4. An 'investigation' has been defined in para. 4 (1), Cr.P.C, as including:

all proceedings under this Code for the collection of evidence conducted by a police office or by any person (other than a Magistrate) who is authorized by a Magistrate in this behalf.

5. It can hardly be denied that in recording the statement of the girl and the statement of the constable, the Sub-Inspector was proceeding to collect evidence, but the Sessions Judge has remarked that he cannot have been investigating in the present case because he had no jurisdiction to do so. It has been pointed out however that under Section 156(1), Criminal P.C:

An officer in charge of a police station may...investigate any cognizable case which a Court having jurisdiction over the local area within the limits of such station would have power to inquire into or try under the provisions of Oh. 15 relating to the place of inquiry or trial,

and turning to Ch. 15, we find that in Clause (4) of Section 181:

the offence of kidnapping or abduction may be inquired into or tried by a Court within the local limits of whose jurisdiction the person kidnapped or abducted was kidnapped or abducted or was conveyed or concealed or detained.

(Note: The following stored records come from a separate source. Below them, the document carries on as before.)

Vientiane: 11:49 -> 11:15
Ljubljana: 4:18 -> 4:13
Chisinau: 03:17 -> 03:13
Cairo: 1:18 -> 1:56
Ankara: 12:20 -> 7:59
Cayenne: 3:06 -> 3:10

6. The Court at Delhi could therefore have enquired into or tried the case, and the Sub-.Inspector in charge of the police station at Delhi could have investigated the case, and consequently it is not correct to say that he had no jurisdiction to investigate the case, or that his proceedings cannot have been an investigation because he had no jurisdiction. I am therefore decidedly of opinion that this statement was not admissible in evidence. The next argument of Mr. S.N. Seth is that the trial Court has made it clear 'that if the statement of the girl in Court had not been corroborated by her statement made to the police, the applicant, at any rate, could not have been convicted. The trial Court after reviewing the evidence for the prosecution remarked:

This oral evidence would not by itself have sufficed to prove the ease for the prosecution but to my mind a very strong and reliable piece of evidence is the statement of Mt. Nazar Bi herself which she made to the police at New Delhi in October 1932 when she was arrested.

7. The lower appellate Court has remarked:

The trial Judge had therefore no option but to discard almost the whole of the prosecution evidence as affording sufficient foundation for holding any of the accused other than Jahana guilty of the offence,

and it was only because the lower appellate Court felt justified in admitting the statement recorded by the police and in relying on it that it was able to maintain the conviction. The result is that the application must be allowed and I therefore set aside the order of conviction and sentence passed by the Sessions Judge of Moradabad and direct that the applicant be acquitted, He is on bail and his bail bonds and sureties may be discharged.